お寺でTAMを開催したのには、訳がある。仏教は、すべての関係性に気づき(縁起)、関係性に生きる(慈悲)教えである。アーツと社会の架橋の行方に、ともに生きて、支えあうような関係性の成熟を見て取る。それが、講座の底辺に秘められた私たちの願いであった。

2日間の大部分は、空堀、新世界、寺町という大阪の3つのまちについて、それを識り、歩き、学び、分かち合う、という参加型のグループワークで進行した。ゲストの多くは、芸術の専門家というより、さまざまな職業人である。建築家あり、社会福祉法人理事長あり、菓子屋の社長あり。まちとひとを通じて、私たちがさまざまな関係性の上に生きている、というごく当たり前のことを当事者の語りを通して、伝えることを目的としていた。またグループの世話役を務めたリーダーたち11名も大学生、社会人院生、新聞記者や都市計画家など、應典院の呼びかけに応じてくれた、非専門家の人々だった。誰もが一人称でアーツとの親密な関係性を語り始める時、自分の内部に目に見えないものの価値を浮かび上がらせる。私は、そこに宗教と相似した感覚を覚える。

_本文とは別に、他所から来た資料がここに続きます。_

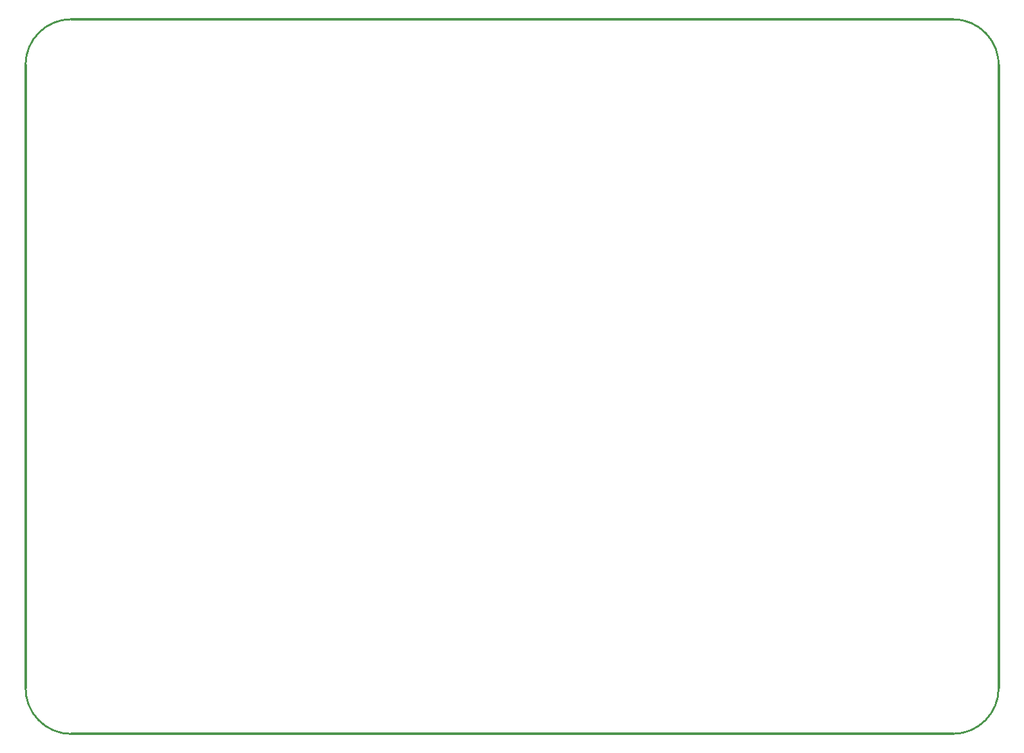
<source format=gko>
G04 Layer: BoardOutline*
G04 EasyEDA v6.4.20.6, 2021-07-27T21:22:35+10:00*
G04 5f3de9c6558747c6be1615df3866fddb,ebe80986956c49fa8a04bea1b3a7cd6c,10*
G04 Gerber Generator version 0.2*
G04 Scale: 100 percent, Rotated: No, Reflected: No *
G04 Dimensions in millimeters *
G04 leading zeros omitted , absolute positions ,4 integer and 5 decimal *
%FSLAX45Y45*%
%MOMM*%

%ADD10C,0.3000*%
%ADD11C,0.2540*%
D10*
X203184Y-8601295D02*
G01*
X699985Y-8601295D01*
X186067Y800935D02*
G01*
X699985Y800935D01*
X-10900008Y-8601295D02*
G01*
X-10599999Y-8601295D01*
X-10599999Y800935D02*
G01*
X-10900008Y800935D01*
X1299987Y199999D02*
G01*
X1299987Y-7999999D01*
X-10599999Y-8601295D02*
G01*
X220941Y-8601295D01*
X-11500944Y199999D02*
G01*
X-11500944Y-7999999D01*
X199999Y800935D02*
G01*
X-10599999Y800935D01*
D11*
G75*
G01*
X699986Y-8600001D02*
G03*
X1299987Y-7999999I0J600002D01*
G75*
G01*
X-11500945Y-7979174D02*
G03*
X-10900009Y-8601296I600936J-20825D01*
G75*
G01*
X1299987Y166517D02*
G03*
X699986Y800936I-600002J33483D01*
G75*
G01*
X-10900009Y800936D02*
G03*
X-11500945Y200000I0J-600936D01*

%LPD*%
M02*

</source>
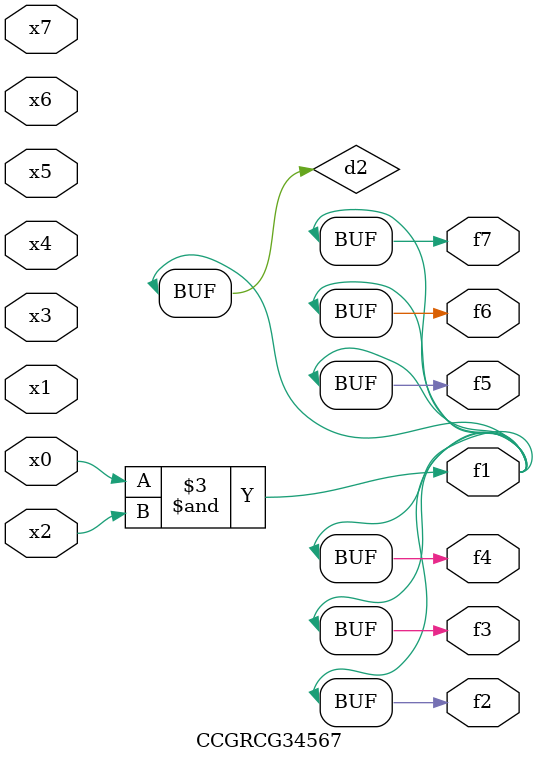
<source format=v>
module CCGRCG34567(
	input x0, x1, x2, x3, x4, x5, x6, x7,
	output f1, f2, f3, f4, f5, f6, f7
);

	wire d1, d2;

	nor (d1, x3, x6);
	and (d2, x0, x2);
	assign f1 = d2;
	assign f2 = d2;
	assign f3 = d2;
	assign f4 = d2;
	assign f5 = d2;
	assign f6 = d2;
	assign f7 = d2;
endmodule

</source>
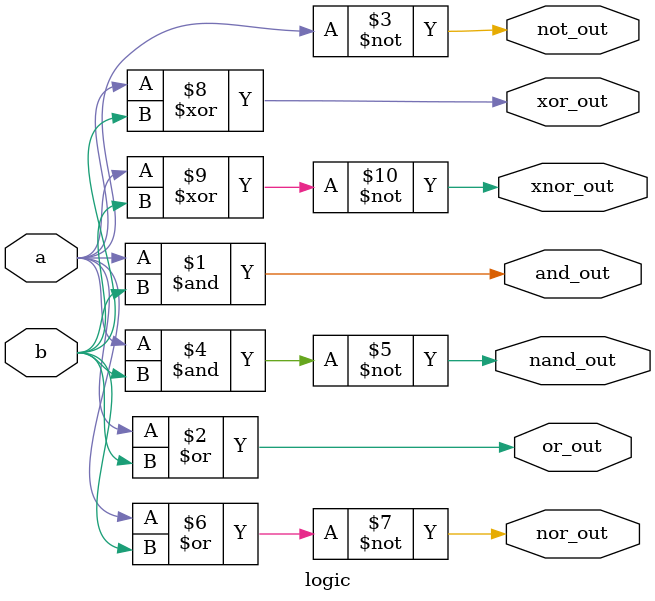
<source format=v>
module logic (
    input  wire a,     // Input A
    input  wire b,     // Input B
    output wire and_out,
    output wire or_out,
    output wire not_out,   // only on A
    output wire nand_out,
    output wire nor_out,
    output wire xor_out,
    output wire xnor_out
);

    assign and_out  = a & b;      // AND gate
    assign or_out   = a | b;      // OR gate
    assign not_out  = ~a;         // NOT gate (on input A)
    assign nand_out = ~(a & b);   // NAND gate
    assign nor_out  = ~(a | b);   // NOR gate
    assign xor_out  = a ^ b;      // XOR gate
    assign xnor_out = ~(a ^ b);   // XNOR gate

endmodule

</source>
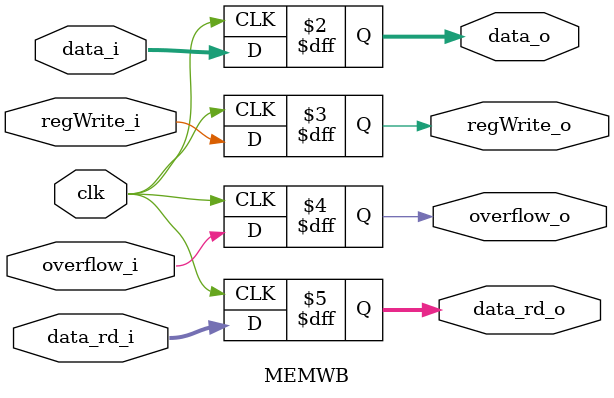
<source format=sv>
module MEMWB(
	input clk,
	input [7:0] data_i,
	input regWrite_i,
	input overflow_i,
	input [2:0] data_rd_i,
	output reg [7:0] data_o,
	output reg regWrite_o,
	output reg overflow_o,
	output reg [2:0] data_rd_o
);

always_ff @ (posedge clk) begin
	data_o <= data_i;
	regWrite_o <= regWrite_i;
	overflow_o <= overflow_i;
	data_rd_o <= data_rd_i;
end

endmodule
</source>
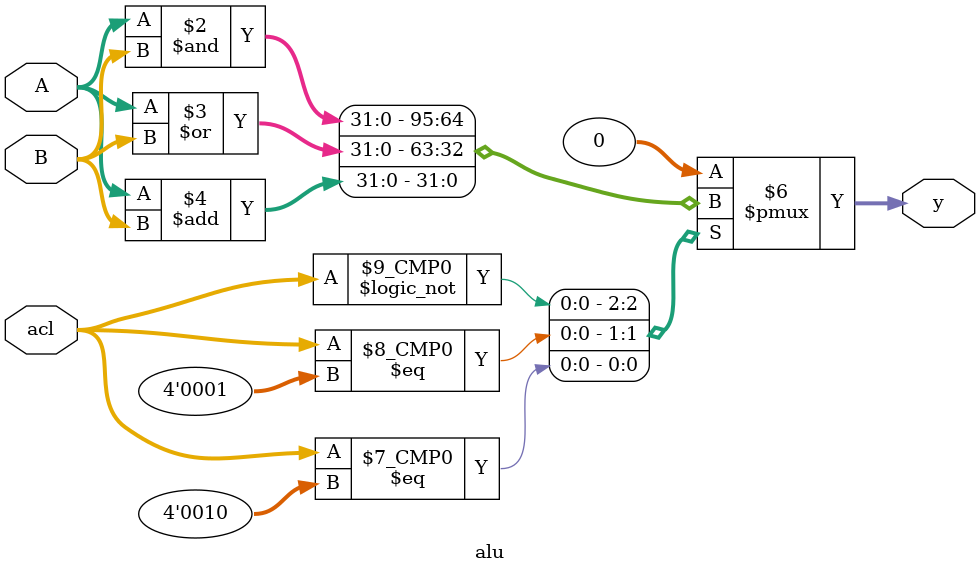
<source format=v>
module alu(A,B,acl,y); //a=read_data_1_rr_ex     b= output of alu_mux   acl=ALU_Control
input [31:0]  A,B;
input [3:0] acl;
output reg [31:0] y;
always@(A,B,acl)
begin
  case(acl)
     4'b0000: y=A&B;
     4'b0001: y=A|B;
     4'b0010: y= A+B;
     default: y=0;
   endcase  
end
endmodule
</source>
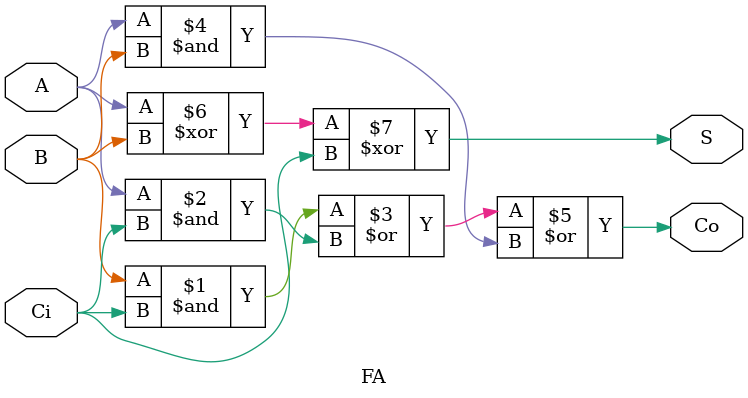
<source format=sv>
`timescale 1ns / 1ps


module FA(
    input A,
    input B,
    input Ci,
    output S,
    output Co
    );
    
    assign Co = (B & Ci) | (A & Ci) | (A & B);
    assign S = A ^ B ^ Ci; 
    
endmodule

</source>
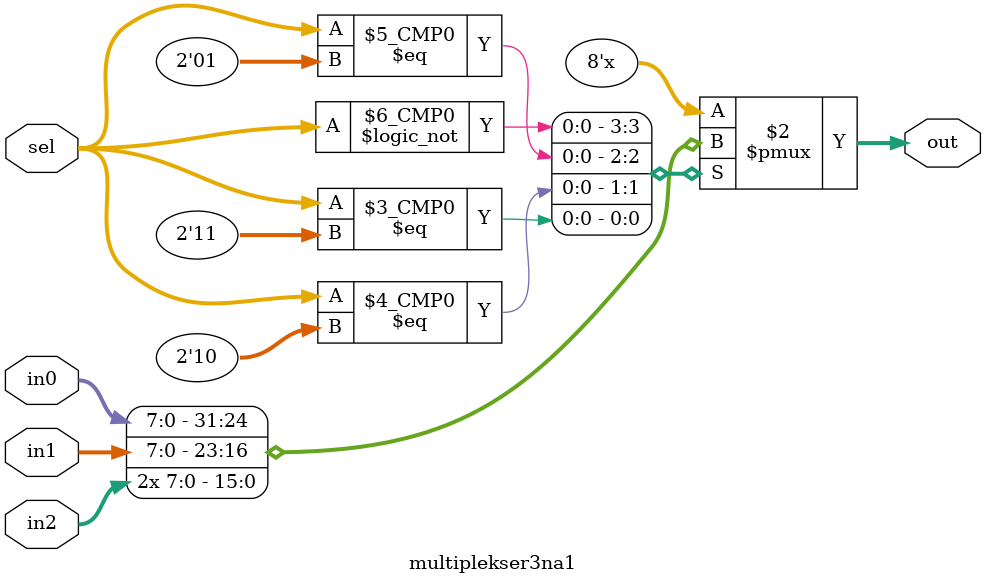
<source format=v>
module multiplekser3na1(
input [7:0] in0,
input [7:0] in1,
input [7:0] in2,
input [1:0] sel,
output reg [7:0] out
);

always @(*) 
begin
	case(sel)
		2'b00: out <= in0;
		2'b01: out <= in1;
		2'b10: out <= in2;
		2'b11: out <= in2;
		default: out <= in2;
	endcase
end

endmodule
</source>
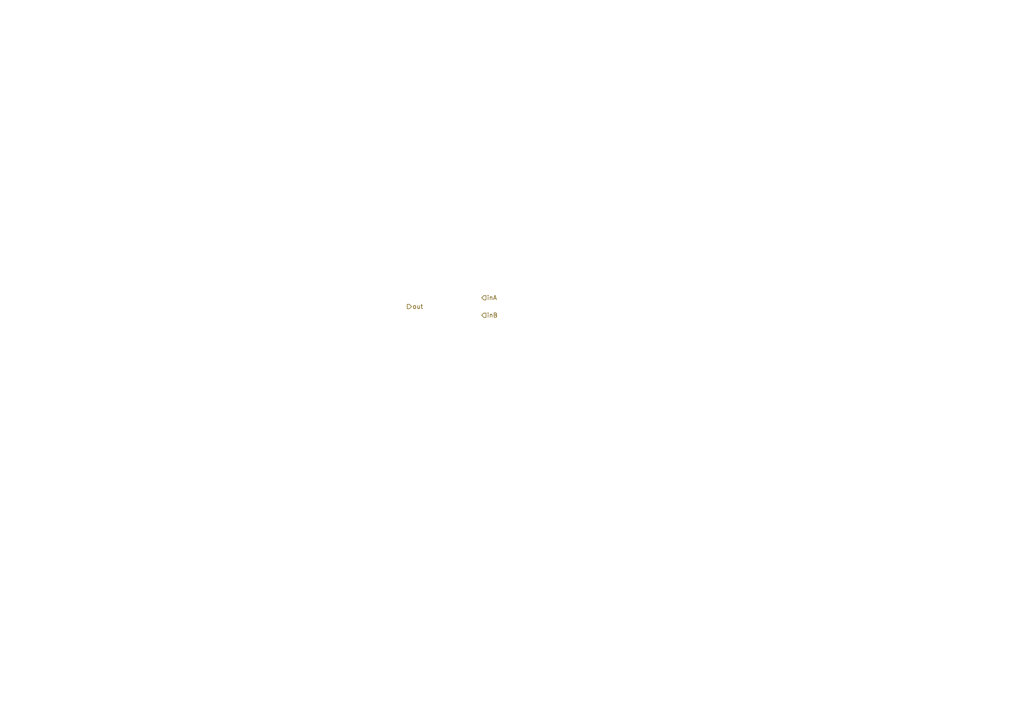
<source format=kicad_sch>
(kicad_sch (version 20211123) (generator eeschema)

  (uuid e507472c-0068-4f8e-af33-1b2b7329e7be)

  (paper "A4")

  


  (hierarchical_label "inB" (shape input) (at 139.7 91.44 0)
    (effects (font (size 1.27 1.27)) (justify left))
    (uuid 440e2985-a504-4272-ad22-988f5369ea64)
  )
  (hierarchical_label "out" (shape output) (at 118.11 88.9 0)
    (effects (font (size 1.27 1.27)) (justify left))
    (uuid 6c7f652d-21d3-4dc8-96a3-40889e225f79)
  )
  (hierarchical_label "inA" (shape input) (at 139.7 86.36 0)
    (effects (font (size 1.27 1.27)) (justify left))
    (uuid dde4b9f8-ec4d-4c16-8e34-37e125e832b8)
  )
)

</source>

80名の受講者にとって、今回の企画が懇切丁寧なものであったとは思えない。参加意識、自発性、対人関係、協調性、問題解決等々、数々のポジティブな「基礎体力」が求められた。しかし、対話、交流、協働など新しい関係性構築の能力が必要とされる今、アーツから、新しい社会参加(表現)へのモチベーションを提示することも、今回の講座のねらいであった。

TAMで得た私たちの収穫は大きい。アーツを社会につなぐため、私たちの次のプロジェクト「アーツによる若年者の雇用能力開発」が動き始めている。生き方にかかわるアーツマネジメントとは、個人のエンパワーメントを育むものでなくてはならない、と思う。